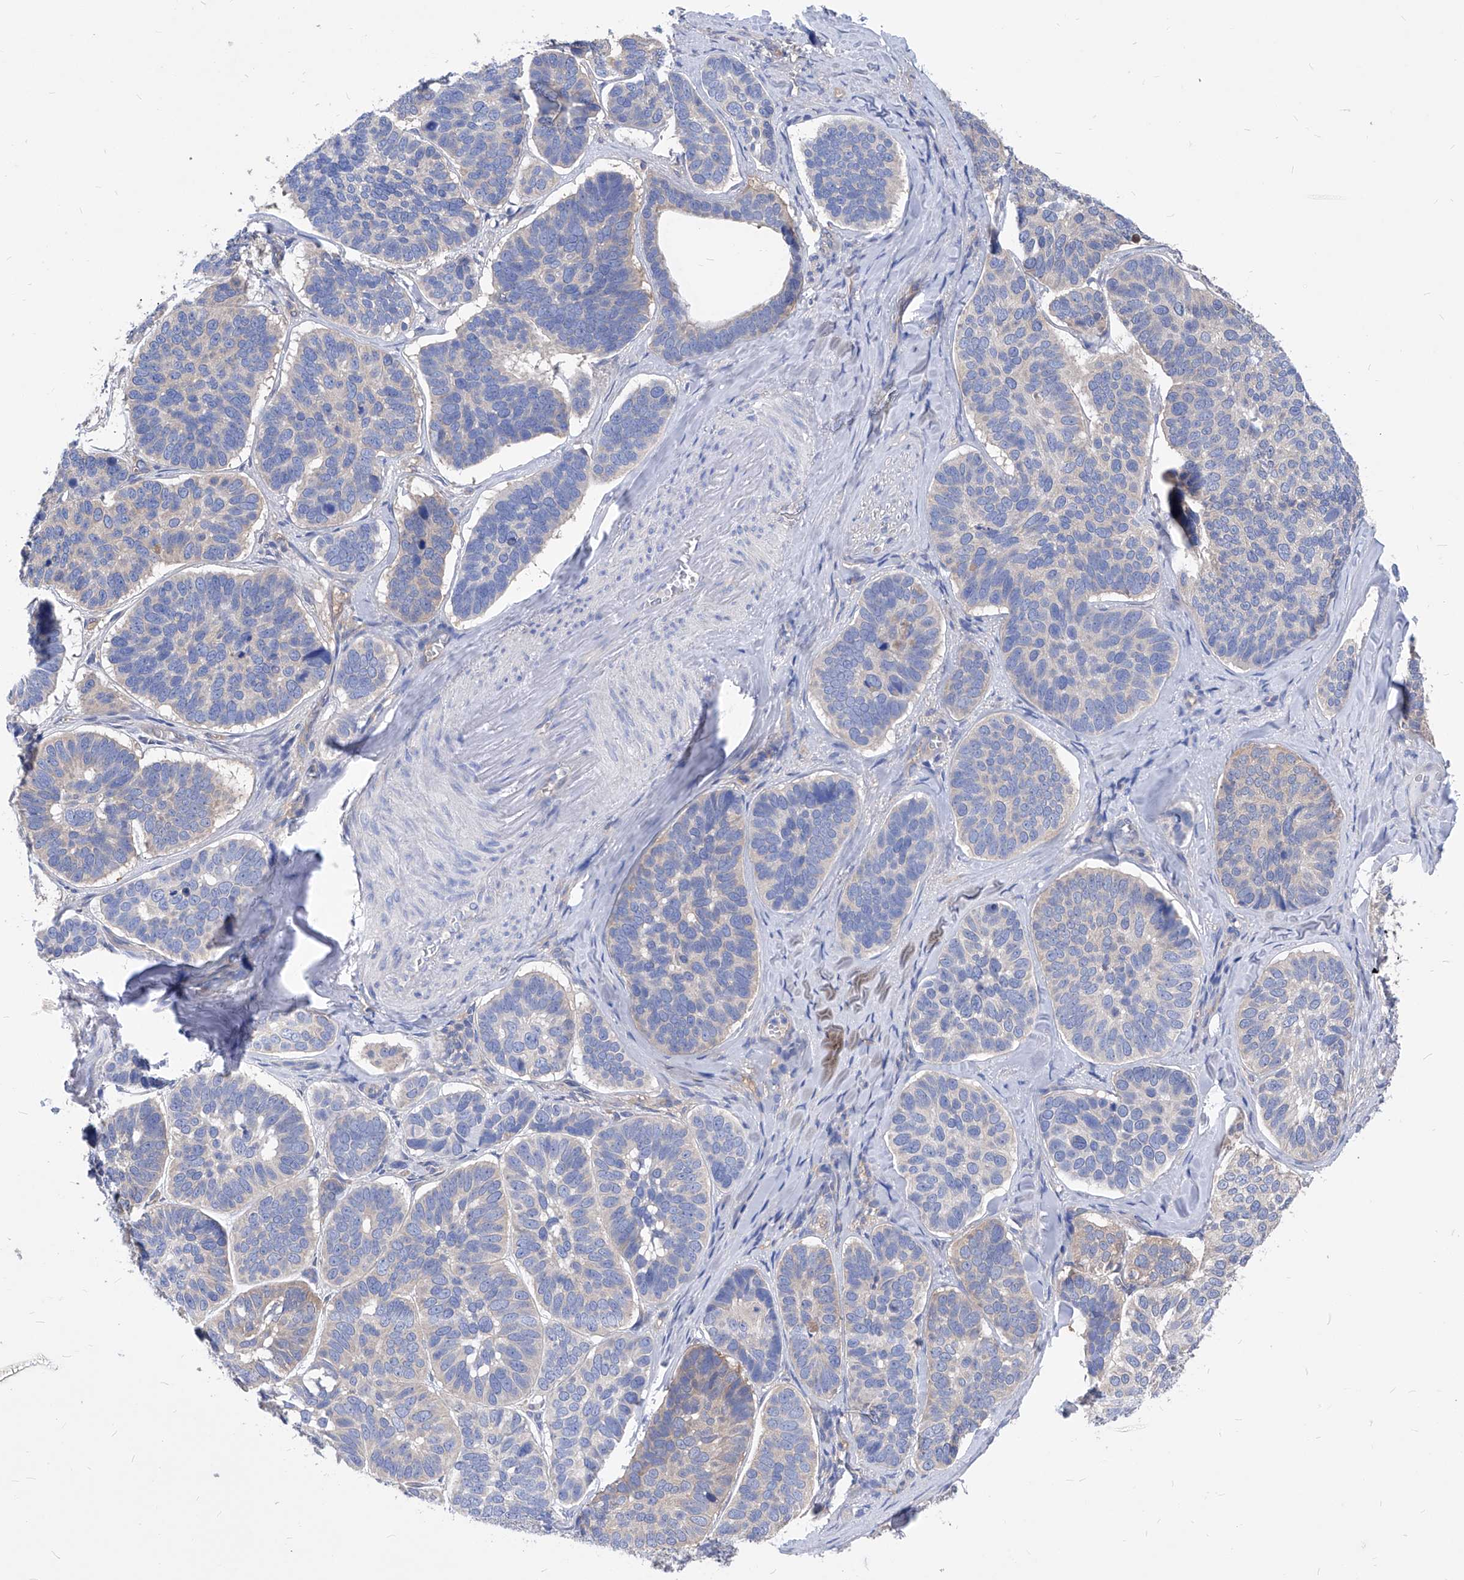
{"staining": {"intensity": "weak", "quantity": "<25%", "location": "cytoplasmic/membranous"}, "tissue": "skin cancer", "cell_type": "Tumor cells", "image_type": "cancer", "snomed": [{"axis": "morphology", "description": "Basal cell carcinoma"}, {"axis": "topography", "description": "Skin"}], "caption": "Tumor cells are negative for protein expression in human basal cell carcinoma (skin).", "gene": "XPNPEP1", "patient": {"sex": "male", "age": 62}}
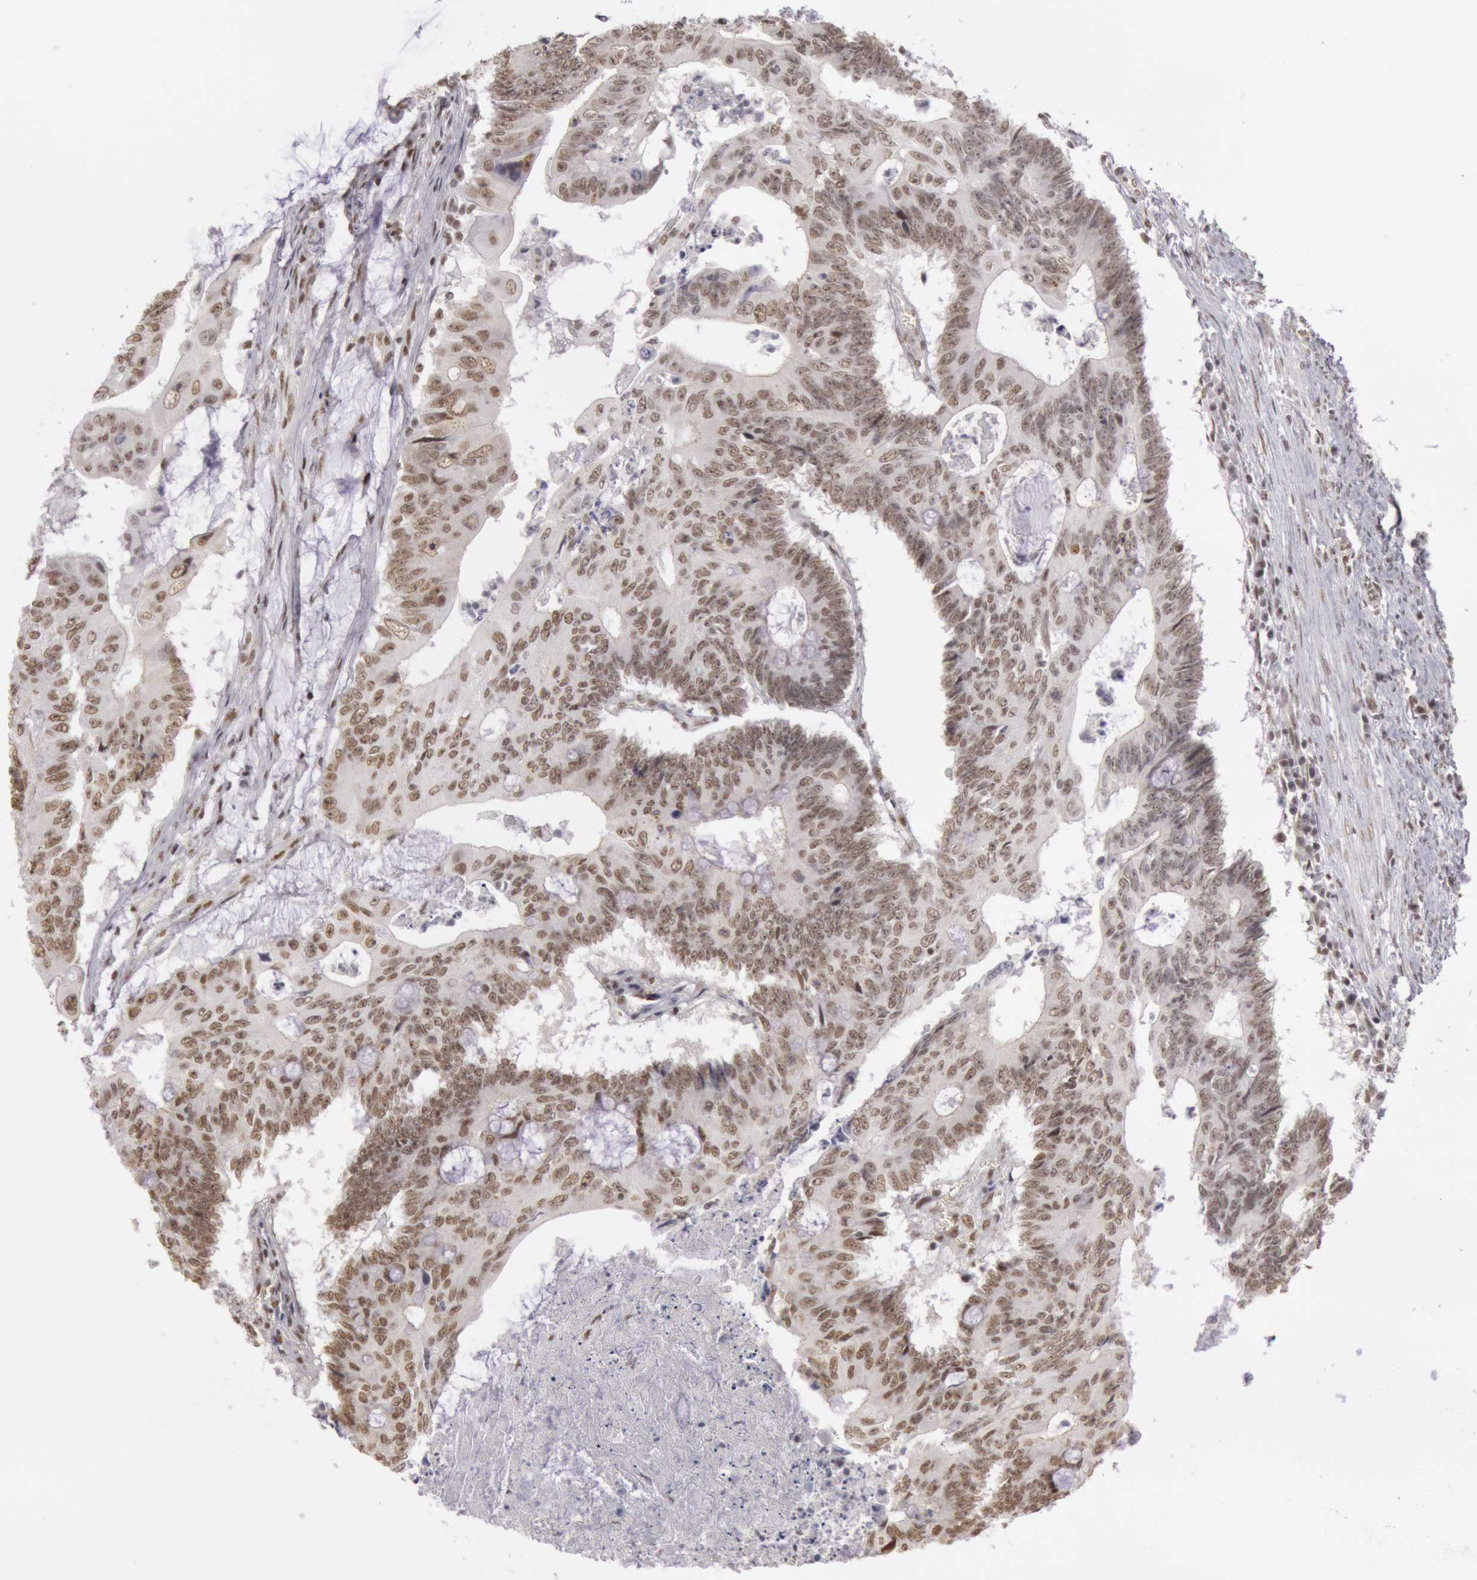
{"staining": {"intensity": "moderate", "quantity": ">75%", "location": "nuclear"}, "tissue": "colorectal cancer", "cell_type": "Tumor cells", "image_type": "cancer", "snomed": [{"axis": "morphology", "description": "Adenocarcinoma, NOS"}, {"axis": "topography", "description": "Colon"}], "caption": "Adenocarcinoma (colorectal) stained for a protein (brown) displays moderate nuclear positive positivity in about >75% of tumor cells.", "gene": "ESS2", "patient": {"sex": "male", "age": 65}}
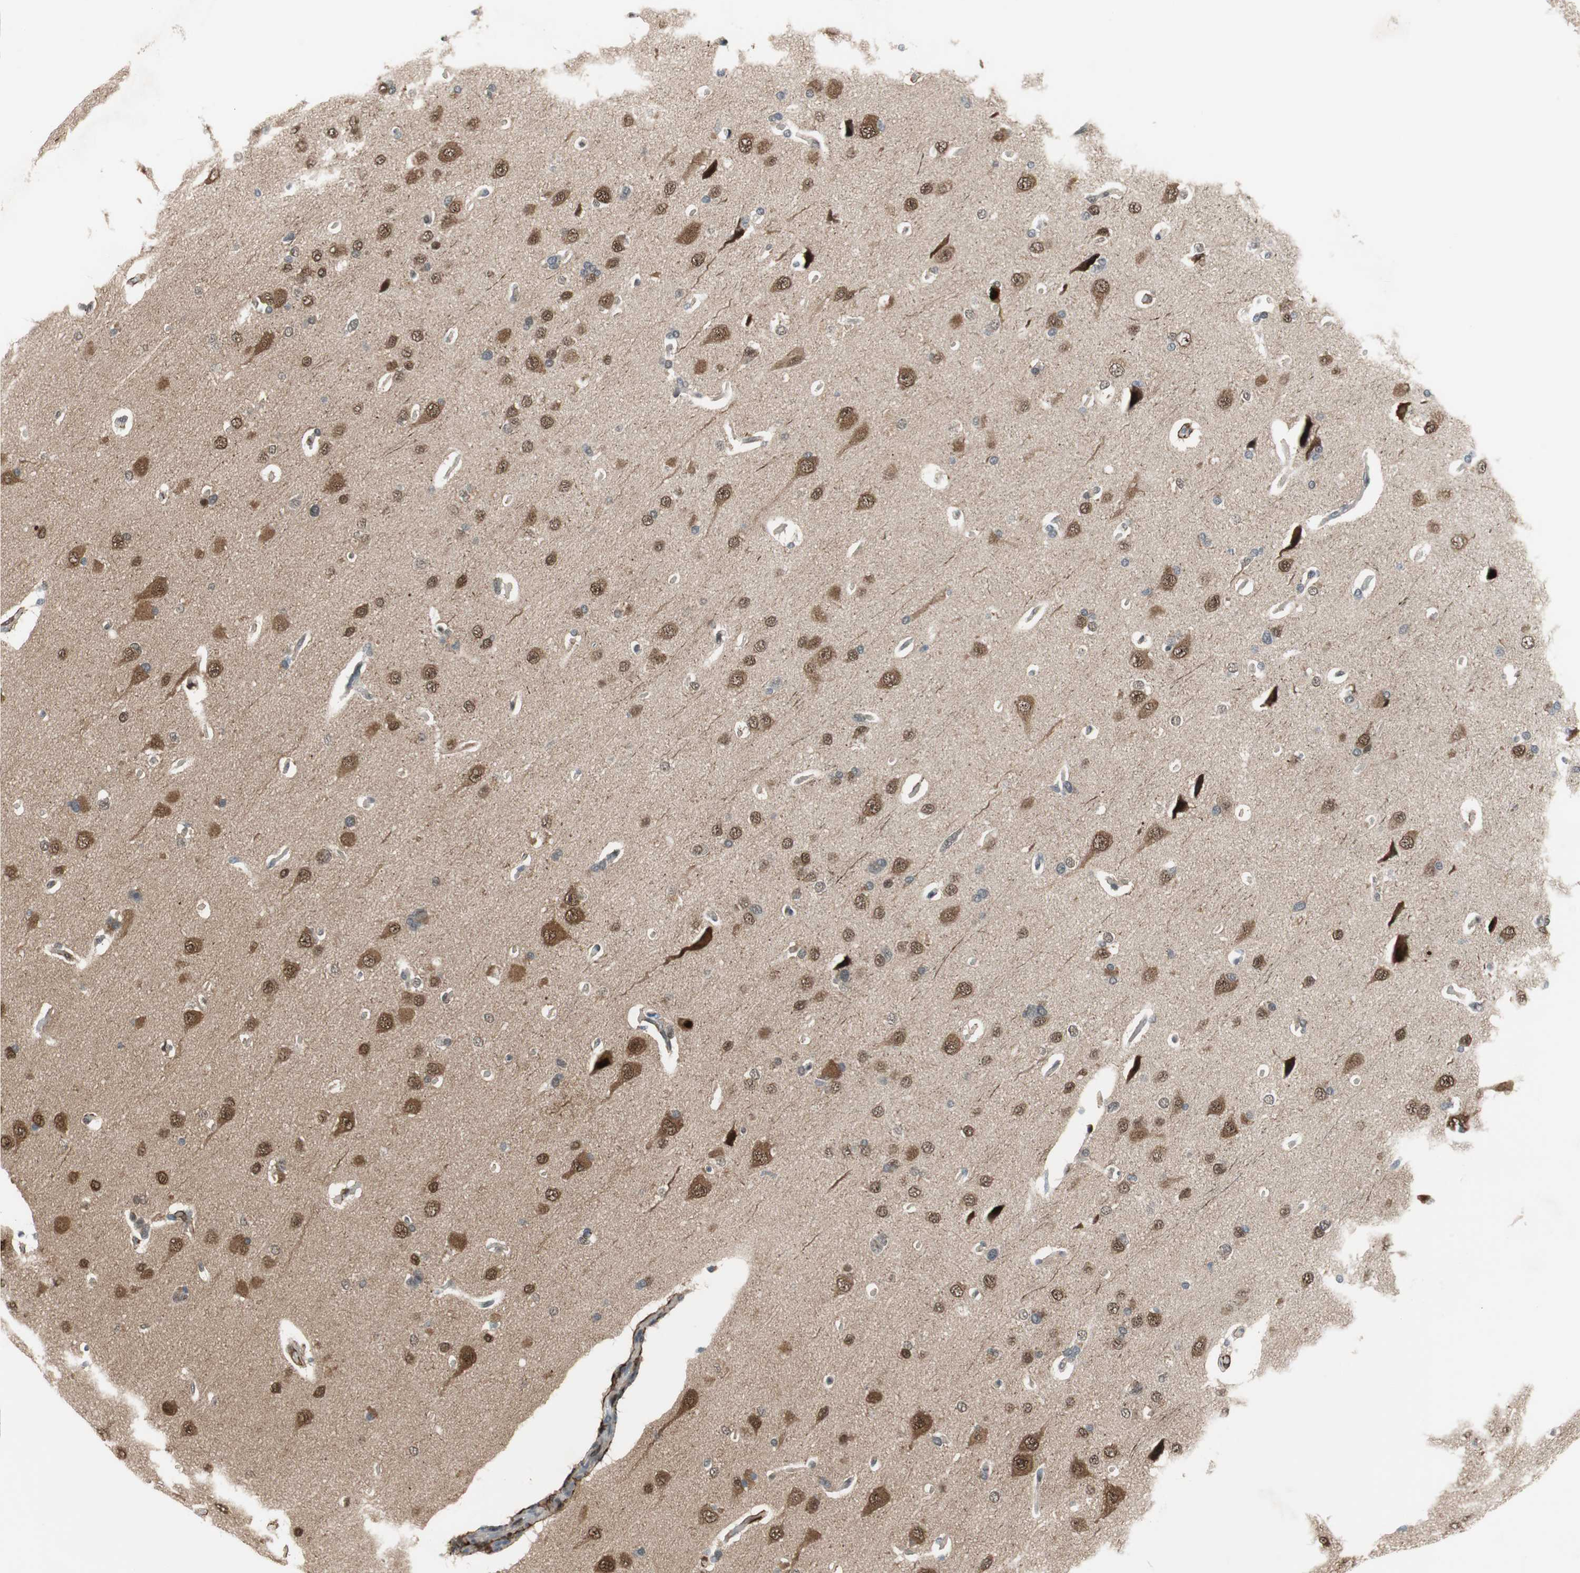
{"staining": {"intensity": "moderate", "quantity": ">75%", "location": "nuclear"}, "tissue": "cerebral cortex", "cell_type": "Endothelial cells", "image_type": "normal", "snomed": [{"axis": "morphology", "description": "Normal tissue, NOS"}, {"axis": "topography", "description": "Cerebral cortex"}], "caption": "A photomicrograph of human cerebral cortex stained for a protein displays moderate nuclear brown staining in endothelial cells. The staining was performed using DAB (3,3'-diaminobenzidine), with brown indicating positive protein expression. Nuclei are stained blue with hematoxylin.", "gene": "FBXO44", "patient": {"sex": "male", "age": 62}}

**Problem details:** Every line above must be printed again exactly, pictures excluded.

**Solved exercise:**
{"staining": {"intensity": "weak", "quantity": "<25%", "location": "cytoplasmic/membranous"}, "tissue": "skin cancer", "cell_type": "Tumor cells", "image_type": "cancer", "snomed": [{"axis": "morphology", "description": "Basal cell carcinoma"}, {"axis": "topography", "description": "Skin"}], "caption": "Tumor cells are negative for protein expression in human basal cell carcinoma (skin).", "gene": "XPNPEP1", "patient": {"sex": "male", "age": 62}}
{"staining": {"intensity": "moderate", "quantity": ">75%", "location": "nuclear"}, "tissue": "colorectal cancer", "cell_type": "Tumor cells", "image_type": "cancer", "snomed": [{"axis": "morphology", "description": "Adenocarcinoma, NOS"}, {"axis": "topography", "description": "Colon"}], "caption": "Adenocarcinoma (colorectal) stained for a protein (brown) displays moderate nuclear positive positivity in about >75% of tumor cells.", "gene": "ESS2", "patient": {"sex": "male", "age": 65}}
{"staining": {"intensity": "moderate", "quantity": ">75%", "location": "nuclear"}, "tissue": "cerebral cortex", "cell_type": "Endothelial cells", "image_type": "normal", "snomed": [{"axis": "morphology", "description": "Normal tissue, NOS"}, {"axis": "topography", "description": "Cerebral cortex"}], "caption": "A photomicrograph of human cerebral cortex stained for a protein displays moderate nuclear brown staining in endothelial cells. The staining was performed using DAB (3,3'-diaminobenzidine), with brown indicating positive protein expression. Nuclei are stained blue with hematoxylin.", "gene": "FBXO44", "patient": {"sex": "male", "age": 62}}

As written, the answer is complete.